Je profite d’un moment de calme, mon cher fils, pour vous écrire, non mes dernières volontés, car je n’ai rien à faire exécuter, mais pour vous instruire de ma situation, et vous faire passer des secours que vous a ménagés mon amitié. Je joins un petit recueil de maximes, croyant vous devoir mes pensées comme ma fortune, afin de vous laisser tout ce que je possède. Si vous n’usez pas de mes maximes, elles seront pour vous ce qu’est le portrait d’une personne qui nous fut chère, ou qui du moins vous a aimé, elles me rappelleront à votre souvenir : leur ensemble forme en quelque sorte le tableau de mon âme.

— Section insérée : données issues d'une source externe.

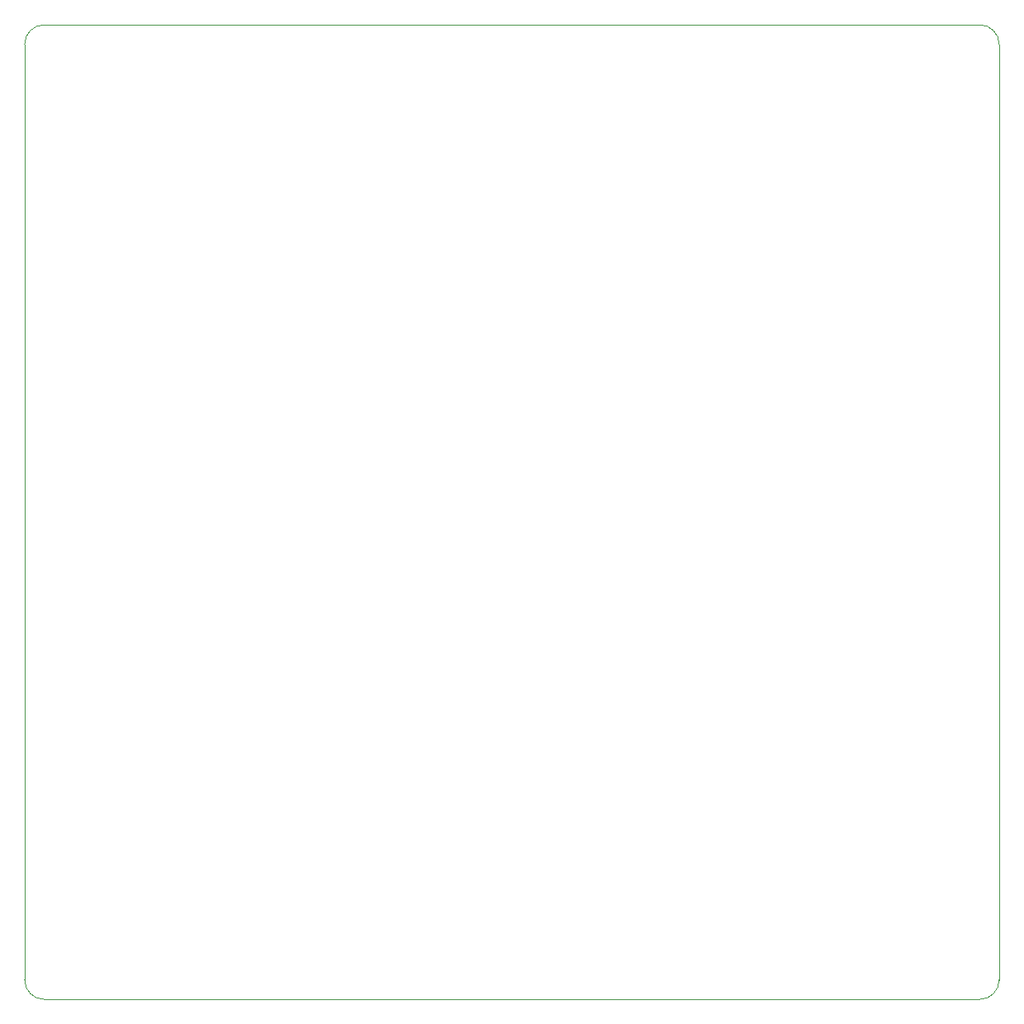
<source format=gbr>
%TF.GenerationSoftware,KiCad,Pcbnew,9.0.6*%
%TF.CreationDate,2026-01-08T15:16:43+08:00*%
%TF.ProjectId,STM32H7_PEDAL_V9,53544d33-3248-4375-9f50-4544414c5f56,rev?*%
%TF.SameCoordinates,Original*%
%TF.FileFunction,Profile,NP*%
%FSLAX46Y46*%
G04 Gerber Fmt 4.6, Leading zero omitted, Abs format (unit mm)*
G04 Created by KiCad (PCBNEW 9.0.6) date 2026-01-08 15:16:43*
%MOMM*%
%LPD*%
G01*
G04 APERTURE LIST*
%TA.AperFunction,Profile*%
%ADD10C,0.050000*%
%TD*%
G04 APERTURE END LIST*
D10*
X162159712Y-92931718D02*
G75*
G02*
X164159712Y-90931712I1999988J18D01*
G01*
X262159712Y-92931718D02*
X262159712Y-188931718D01*
X162159712Y-92931718D02*
X162159712Y-188931718D01*
X260159712Y-190931718D02*
X164159712Y-190931725D01*
X262159712Y-188931718D02*
G75*
G02*
X260159712Y-190931712I-2000012J18D01*
G01*
X164150320Y-90931734D02*
X260159712Y-90931726D01*
X164159712Y-190931718D02*
G75*
G02*
X162159682Y-188931718I-12J2000018D01*
G01*
X260159712Y-90931718D02*
G75*
G02*
X262159682Y-92931718I-12J-1999982D01*
G01*
M02*

</source>
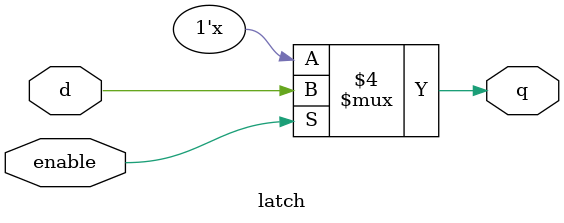
<source format=v>
module latch(
    input d,
    input enable,
    output reg q=0
);
always @(*)begin //logicamente solo deberia tener en cuenta d pero por algunas cuestiones de verilog es conveniente tener en cuenta enable tambien
    if(enable)
        q=d;
end

endmodule
</source>
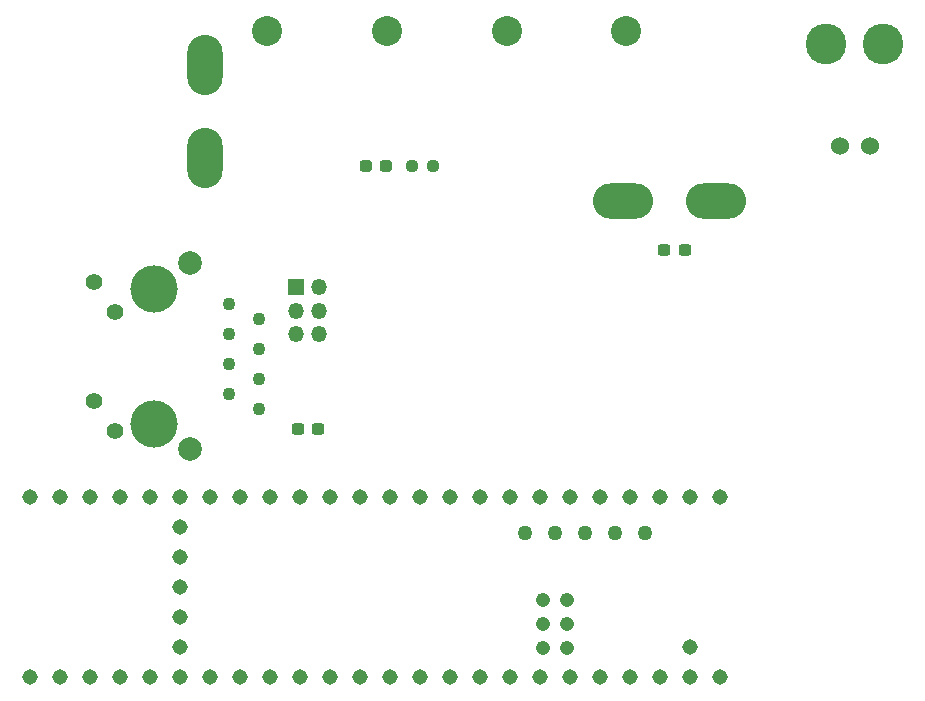
<source format=gts>
G04 #@! TF.GenerationSoftware,KiCad,Pcbnew,(6.0.7)*
G04 #@! TF.CreationDate,2022-11-19T15:20:26-06:00*
G04 #@! TF.ProjectId,2022-2023MultimediaBoard,32303232-2d32-4303-9233-4d756c74696d,rev?*
G04 #@! TF.SameCoordinates,Original*
G04 #@! TF.FileFunction,Soldermask,Top*
G04 #@! TF.FilePolarity,Negative*
%FSLAX46Y46*%
G04 Gerber Fmt 4.6, Leading zero omitted, Abs format (unit mm)*
G04 Created by KiCad (PCBNEW (6.0.7)) date 2022-11-19 15:20:26*
%MOMM*%
%LPD*%
G01*
G04 APERTURE LIST*
G04 Aperture macros list*
%AMRoundRect*
0 Rectangle with rounded corners*
0 $1 Rounding radius*
0 $2 $3 $4 $5 $6 $7 $8 $9 X,Y pos of 4 corners*
0 Add a 4 corners polygon primitive as box body*
4,1,4,$2,$3,$4,$5,$6,$7,$8,$9,$2,$3,0*
0 Add four circle primitives for the rounded corners*
1,1,$1+$1,$2,$3*
1,1,$1+$1,$4,$5*
1,1,$1+$1,$6,$7*
1,1,$1+$1,$8,$9*
0 Add four rect primitives between the rounded corners*
20,1,$1+$1,$2,$3,$4,$5,0*
20,1,$1+$1,$4,$5,$6,$7,0*
20,1,$1+$1,$6,$7,$8,$9,0*
20,1,$1+$1,$8,$9,$2,$3,0*%
G04 Aperture macros list end*
%ADD10RoundRect,0.237500X-0.300000X-0.237500X0.300000X-0.237500X0.300000X0.237500X-0.300000X0.237500X0*%
%ADD11C,3.450000*%
%ADD12C,1.524000*%
%ADD13RoundRect,0.237500X-0.287500X-0.237500X0.287500X-0.237500X0.287500X0.237500X-0.287500X0.237500X0*%
%ADD14RoundRect,0.237500X-0.250000X-0.237500X0.250000X-0.237500X0.250000X0.237500X-0.250000X0.237500X0*%
%ADD15O,5.100000X3.000000*%
%ADD16C,1.100000*%
%ADD17C,1.400000*%
%ADD18C,4.000000*%
%ADD19C,2.000000*%
%ADD20R,1.350000X1.350000*%
%ADD21O,1.350000X1.350000*%
%ADD22C,1.308000*%
%ADD23C,1.258000*%
%ADD24C,1.208000*%
%ADD25C,2.540000*%
%ADD26O,3.000000X5.100000*%
G04 APERTURE END LIST*
D10*
X111911630Y-61803000D03*
X113636630Y-61803000D03*
D11*
X130427130Y-44404000D03*
X125599130Y-44400000D03*
D12*
X126744130Y-53040000D03*
X129284130Y-53040000D03*
D10*
X80860550Y-76949000D03*
X82585550Y-76949000D03*
D13*
X86626130Y-54691000D03*
X88376130Y-54691000D03*
D14*
X90525630Y-54691000D03*
X92350630Y-54691000D03*
D15*
X116317854Y-57679367D03*
X108443854Y-57679367D03*
D16*
X75042585Y-66379197D03*
X77582585Y-67649197D03*
X75042585Y-68919197D03*
X77582585Y-70189197D03*
X75042585Y-71459197D03*
X77582585Y-72729197D03*
X75042585Y-73999197D03*
X77582585Y-75269197D03*
D17*
X63612585Y-64499197D03*
X65402585Y-67039197D03*
X63612585Y-74609197D03*
X65402585Y-77149197D03*
D18*
X68692585Y-65109197D03*
X68692585Y-76539197D03*
D19*
X71742585Y-78699197D03*
X71742585Y-62949197D03*
D20*
X80704059Y-64962801D03*
D21*
X82704059Y-64962801D03*
X80704059Y-66962801D03*
X82704059Y-66962801D03*
X80704059Y-68962801D03*
X82704059Y-68962801D03*
D22*
X114058500Y-82689500D03*
X111518500Y-82689500D03*
X108978500Y-82689500D03*
X106438500Y-82689500D03*
X81038500Y-82689500D03*
X111518500Y-97929500D03*
X70878500Y-87769500D03*
X103898500Y-82689500D03*
X101358500Y-82689500D03*
D23*
X110248500Y-85739500D03*
D22*
X98818500Y-82689500D03*
X96278500Y-82689500D03*
X93738500Y-82689500D03*
X91198500Y-82689500D03*
X88658500Y-82689500D03*
X86118500Y-82689500D03*
X83578500Y-82689500D03*
X83578500Y-97929500D03*
X86118500Y-97929500D03*
X88658500Y-97929500D03*
X91198500Y-97929500D03*
X93738500Y-97929500D03*
X96278500Y-97929500D03*
X98818500Y-97929500D03*
X101358500Y-97929500D03*
X103898500Y-97929500D03*
X106438500Y-97929500D03*
X108978500Y-97929500D03*
X78498500Y-82689500D03*
X75958500Y-82689500D03*
X73418500Y-82689500D03*
X70878500Y-82689500D03*
X68338500Y-82689500D03*
X65798500Y-82689500D03*
X63258500Y-82689500D03*
X60718500Y-82689500D03*
X58178500Y-82689500D03*
X58178500Y-97929500D03*
X60718500Y-97929500D03*
X63258500Y-97929500D03*
X65798500Y-97929500D03*
X68338500Y-97929500D03*
X70878500Y-97929500D03*
X73418500Y-97929500D03*
X75958500Y-97929500D03*
X78498500Y-97929500D03*
D23*
X105168500Y-85739500D03*
X107708500Y-85739500D03*
D22*
X116598500Y-82689500D03*
X81038500Y-97929500D03*
X114058500Y-97929500D03*
X70878500Y-90309500D03*
D24*
X101628500Y-93479500D03*
X103628500Y-93479500D03*
D22*
X70878500Y-95389500D03*
X70878500Y-92849500D03*
D24*
X103628500Y-95479500D03*
X101628500Y-95479500D03*
X101628500Y-91479500D03*
X103628500Y-91479500D03*
D23*
X102628500Y-85739500D03*
X100088500Y-85739500D03*
D22*
X70878500Y-85229500D03*
X116598500Y-97929500D03*
X114058500Y-95389500D03*
D25*
X78232000Y-43277000D03*
X88392000Y-43277000D03*
X98552000Y-43277000D03*
X108691999Y-43277000D03*
D26*
X73027400Y-54056000D03*
X73027400Y-46182000D03*
M02*

</source>
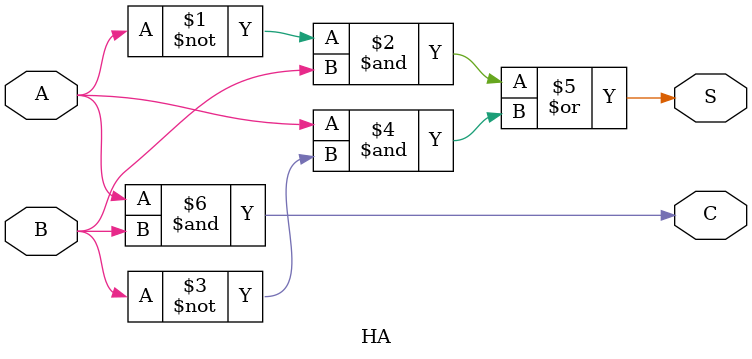
<source format=v>
`timescale 1ns / 1ps


module HA(
    input A,
    input B,
    output S,
    output C
    );
    
    assign S = (~A & B) | (A & ~B);
    assign C = A & B;
    
endmodule

</source>
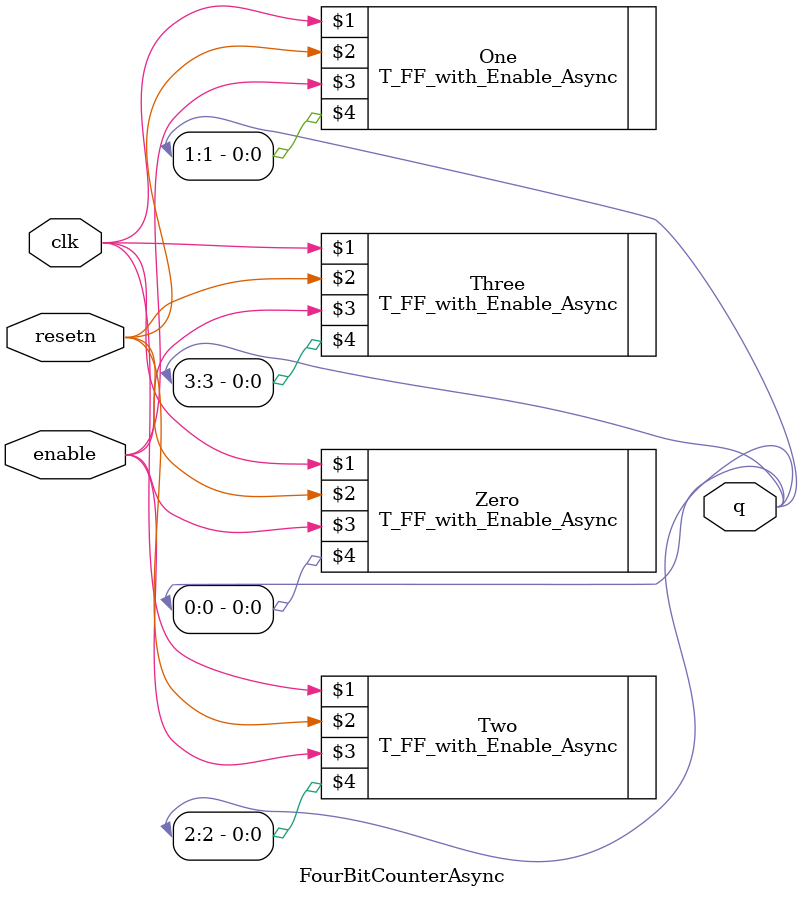
<source format=v>
/*
Anthony De Caria - April 5, 2014

This is a Four Bit Asyncronous Counter.
*/

module FourBitCounterAsync(clk, resetn, enable, q);
	
	input clk;
	input resetn;
	input enable;
	output [3:0]q;
	
	T_FF_with_Enable_Async Three(clk, resetn, enable, q[3]);
	T_FF_with_Enable_Async Two(clk, resetn, enable, q[2]);
	T_FF_with_Enable_Async One(clk, resetn, enable, q[1]);
	T_FF_with_Enable_Async Zero(clk, resetn, enable, q[0]);
	
endmodule

</source>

Je n’entreprendrai pas de vous donner d’autres conseils, car je sais trop combien ils sont inutiles en général, et à quel point l’imprimerie a détruit l’influence paternelle. Que pourrais-je vous dire, que des écrivains, qui ont beaucoup plus de lumières, ne vous ayent bien mieux enseigné ? Mes conseils au reste seraient conformes aux principes que vous suivez, et qui, changés pour la plupart des hommes en préjugés, n’en étaient que plus utiles à la société. La noblesse française et le peuple étaient plus qu’aucune autre nation attachés à leur Roi, et leur cri de vive le roi, dont l’accent partait de l’ame, avait sa racine dans une longue suite de faits. Aucune race de souverains ne régnait sur un grand peuple depuis un aussi grand nombre d’années, et l’origine de la nation se confondait en quelque sorte, avec celle de la dynastie régnante : de là ce respect profond des Français pour leurs monarques. La majeure partie de la nation leur devait la liberté dont elle jouissait depuis six cents ans : de là cet amour, pour ainsi dire inné, et qui pour n’être pas raisonné, n’en était peut-être pas moins fondé sur la raison. Vous vous êtes ainsi dévoué, mon fils, à la monarchie, sans vous en rendre compte ; une perspective éclatante et l’accueil favorable qu’on vous a fait à la cour, vous ont inspiré de bonne heure un attachement particulier pour le monarque. Ainsi votre éducation, votre naissance, votre ambition et la reconnaissance vous ont rendu nécessairement partisan de l’ancien régime.

Gabriel Sénac de Meilhan, L'Émigré : Brunsvick, P.F. Fauche et compagnie, tome 4, 1797.